--- Data provided ---

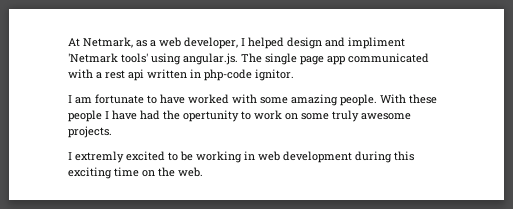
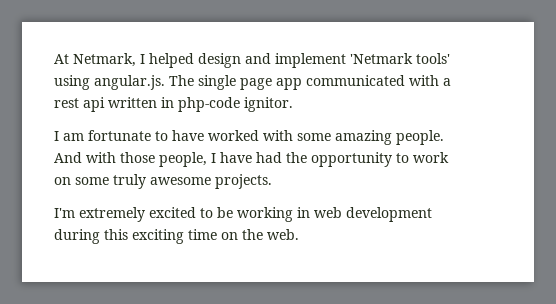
[136,37,238,49] as a web developer, -> (136, 60) none
[348,37,405,49] impliment -> [275,53,346,68] implement
[380,94,437,104] [68,110,102,122] With these people -> [54,152,207,167] And with those people,
[183,110,239,122] opertunity -> [311,152,392,167] opportunity
[68,151,124,163] I extremly -> [54,207,145,222] I'm extremely

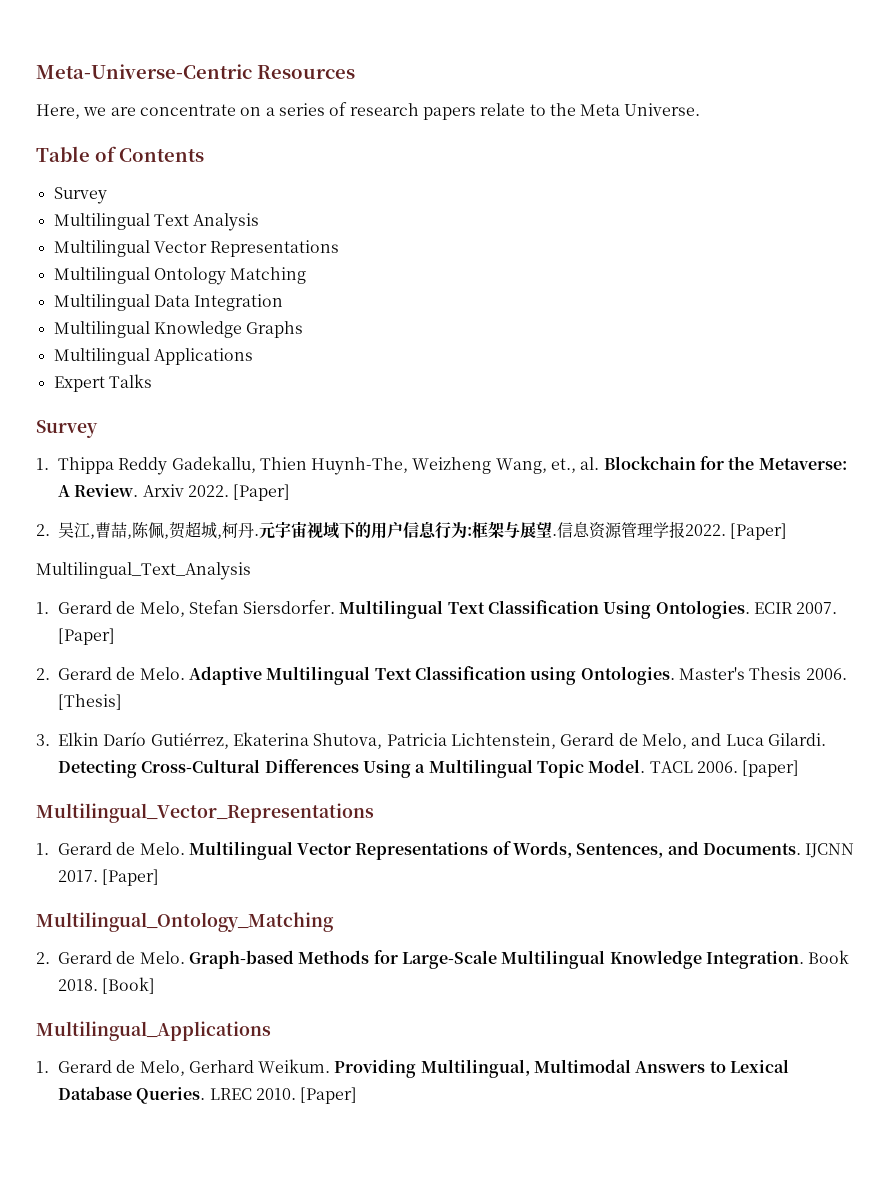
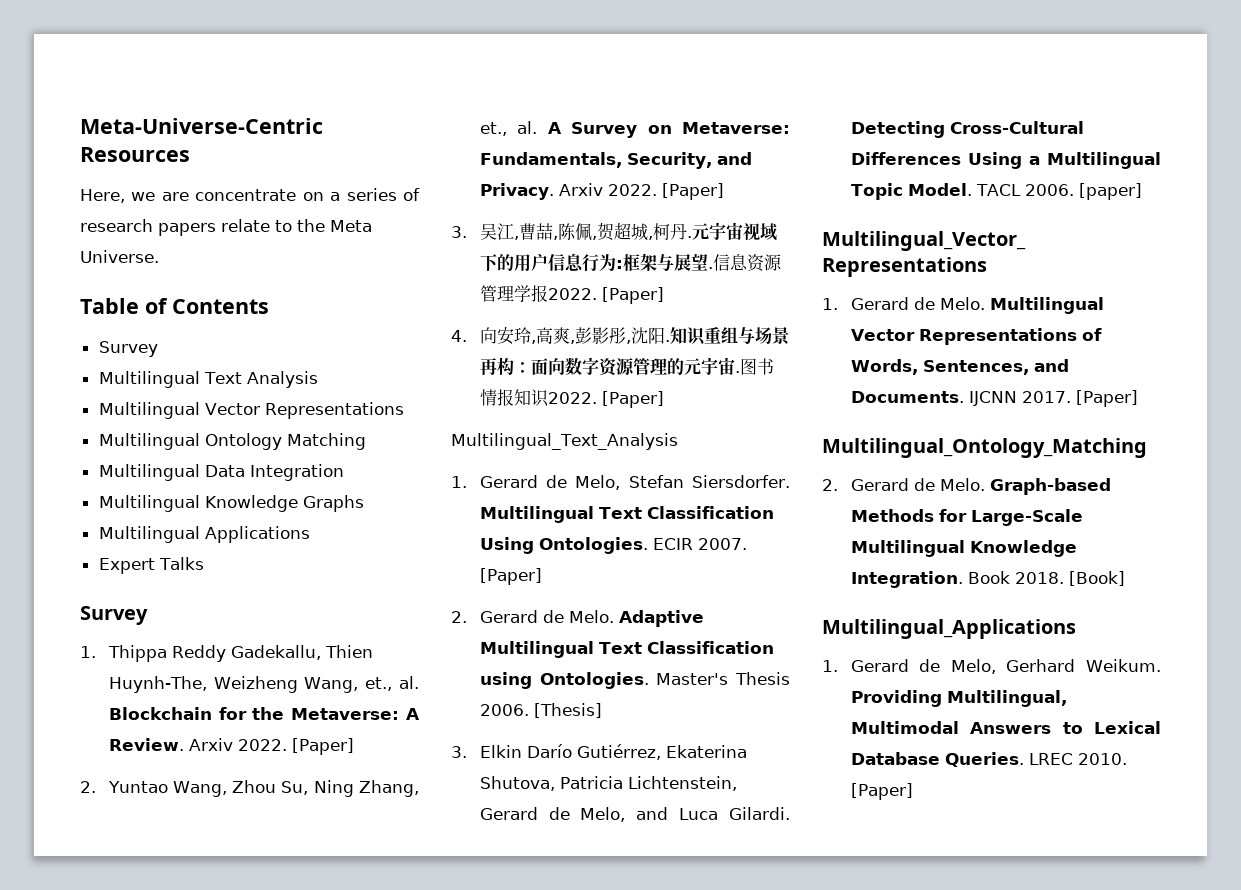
(50, 530) none -> [107,780,419,797] [479,121,790,138] [479,152,752,169] [479,183,724,200] [451,226,467,238] Yuntao Wang, Zhou Su, Ning Zhang, et., al. A Survey on Metaverse: Fundamentals, Security, and Privacy. Arxiv 2022. [Paper] // 3.
(788, 531) none -> [451,327,790,346] [479,357,774,376] [479,389,664,408] // 4.向安玲,高爽,彭影彤,沈阳.知识重组与场景再构：面向数字资源管理的元宇宙.图书情报知识2022. [Paper]

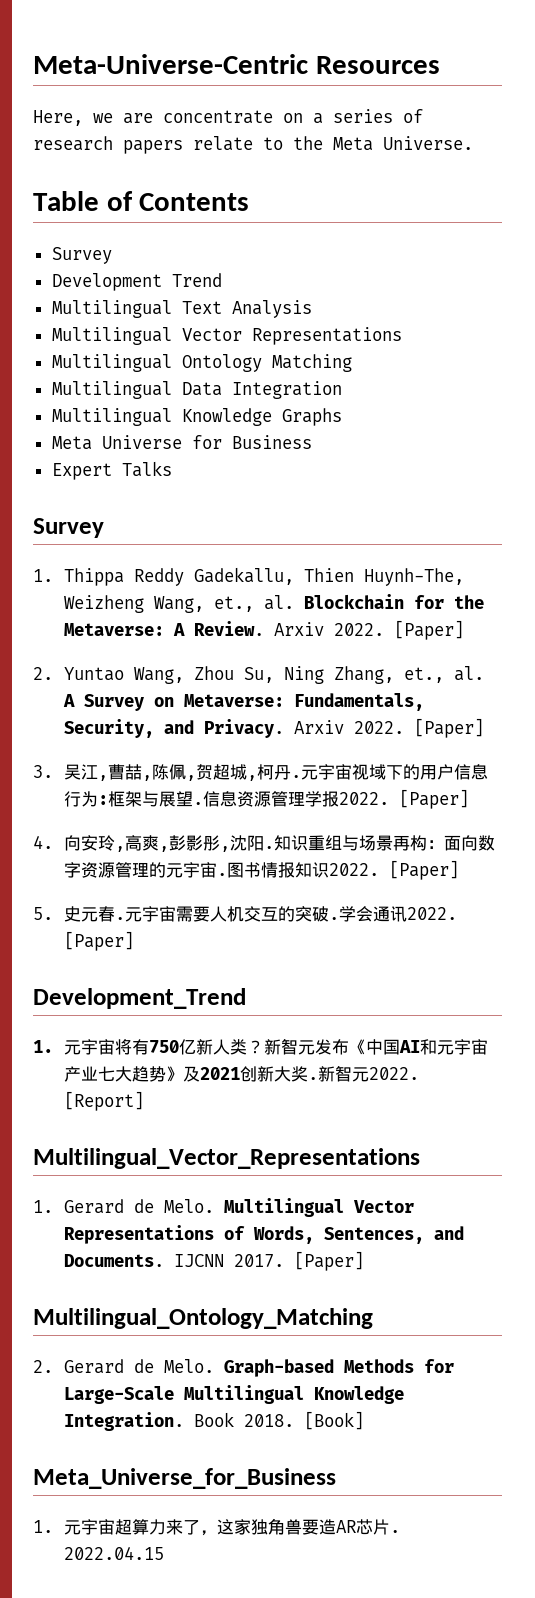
(158, 349) none -> [51,273,222,291] // Development Trend
[98,526,310,543] Multilingual Applications -> [51,435,312,450] Meta Universe for Business
[451,433,678,450] [451,475,791,490] [479,506,774,523] [479,537,747,554] [479,568,542,585] [451,610,704,627] [479,641,774,658] [479,672,790,689] [479,703,602,718] [451,744,747,760] [479,776,737,791] [479,807,790,822] [850,121,1084,138] [850,152,1161,169] [850,183,1142,200] Multilingual_Text_Analysis // 1. Gerard de Melo, Stefan Siersdorfer. Multilingual Text Classification Using Ontologies. ECIR 2007. [Paper] // 2. Gerard de Melo. Adaptive Multilingual Text Classification using Ontologies. Master's Thesis 2006. [Thesis] // 3. Elkin Darío Gutiérrez, Ekaterina Shutova, Patricia Lichtenstein, Gerard de Melo, and Luca Gilardi. Detecting Cross-Cultural Differences Using a Multilingual Topic Model. TACL 2006. [paper] -> [33,906,457,922] [63,931,134,951] [33,988,246,1009] [33,1038,488,1055] [63,1065,419,1082] [63,1091,144,1111] 5.史元春.元宇宙需要人机交互的突破.学会通讯2022. [Paper] // Development_Trend // 1.元宇宙将有750亿新人类？新智元发布《中国AI和元宇宙产业七大趋势》及2021创新大奖.新智元2022. [Report]
[822,619,1076,639] [822,659,1162,674] [850,690,1067,707] [850,721,1161,734] [850,752,1127,767] [850,783,913,800] Multilingual_Applications // 1. Gerard de Melo, Gerhard Weikum. Providing Multilingual, Multimodal Answers to Lexical Database Queries. LREC 2010. [Paper] -> [33,1468,336,1489] [33,1518,400,1536] [63,1546,164,1560] Meta_Universe_for_Business // 1.元宇宙超算力来了，这家独角兽要造AR芯片. 2022.04.15

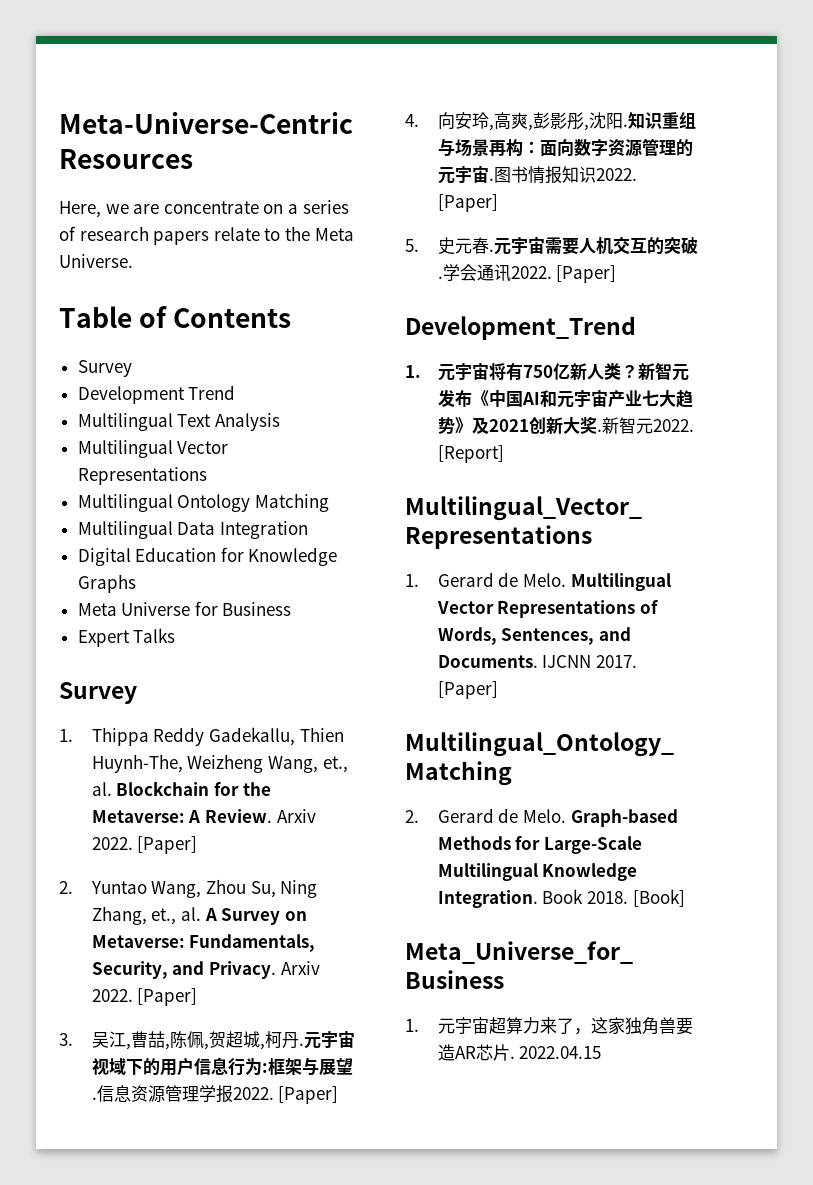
[51,408,172,426] Multilingual -> [77,547,244,566] Digital Education for

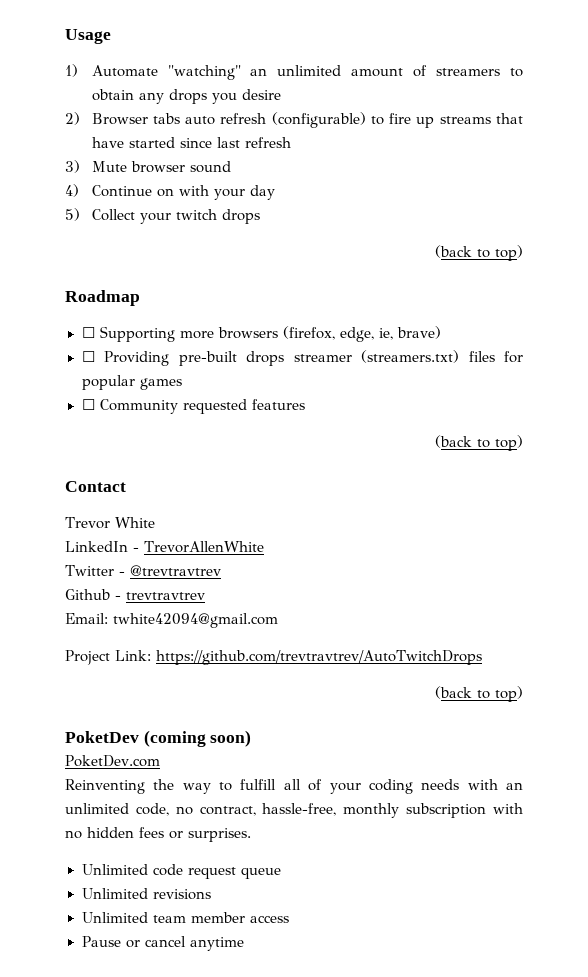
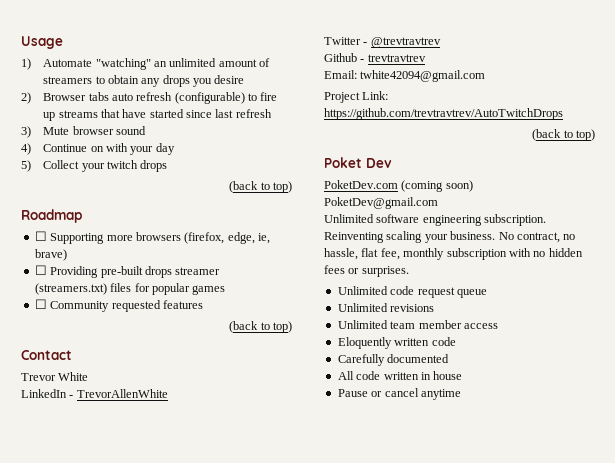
[65,731,139,743] PoketDev -> [324,157,392,168] [324,180,398,189] Poket Dev // PoketDev.com
[65,755,160,767] [65,779,524,794] [65,803,337,816] PoketDev.com // Reinventing the way to fulfill all of your coding needs with an unlimited code, no contract, hassle-free, -> [324,197,438,209] [324,214,547,226] [324,231,576,243] [324,248,400,260] PoketDev@gmail.com // Unlimited software engineering subscription. Reinventing scaling your business. No contract, no hassle, flat fee,
(289, 919) none -> [337,337,456,349] [337,354,450,366] [337,371,463,380] // Eloquently written code // Carefully documented // All code written in house

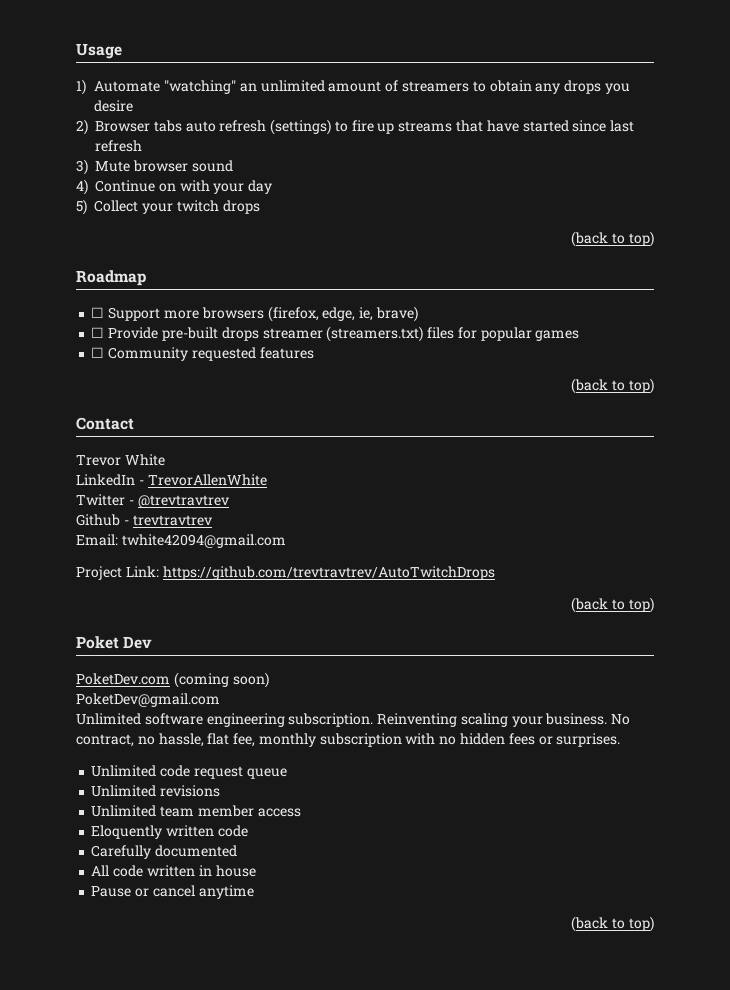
[174,92,245,104] (configurable) -> [270,119,332,135] (settings)
[50,233,105,244] Supporting -> [108,307,161,321] Support
[50,266,99,278] Providing -> [108,327,159,339] Provide
(461, 394) none -> [571,916,654,932] // (back to top)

---

*What you will do*. What is needed is a word-for-word copy of the lines from the start of the data to the line with "[98,526,310,543] Multilingual Applications", inclusive, with no pictures in it.

*Exercise answer*.
[136,37,238,49] as a web developer, -> (136, 60) none
[348,37,405,49] impliment -> [275,53,346,68] implement
[380,94,437,104] [68,110,102,122] With these people -> [54,152,207,167] And with those people,
[183,110,239,122] opertunity -> [311,152,392,167] opportunity
[68,151,124,163] I extremly -> [54,207,145,222] I'm extremely

(50, 530) none -> [107,780,419,797] [479,121,790,138] [479,152,752,169] [479,183,724,200] [451,226,467,238] Yuntao Wang, Zhou Su, Ning Zhang, et., al. A Survey on Metaverse: Fundamentals, Security, and Privacy. Arxiv 2022. [Paper] // 3.
(788, 531) none -> [451,327,790,346] [479,357,774,376] [479,389,664,408] // 4.向安玲,高爽,彭影彤,沈阳.知识重组与场景再构：面向数字资源管理的元宇宙.图书情报知识2022. [Paper]

(158, 349) none -> [51,273,222,291] // Development Trend
[98,526,310,543] Multilingual Applications -> [51,435,312,450] Meta Universe for Business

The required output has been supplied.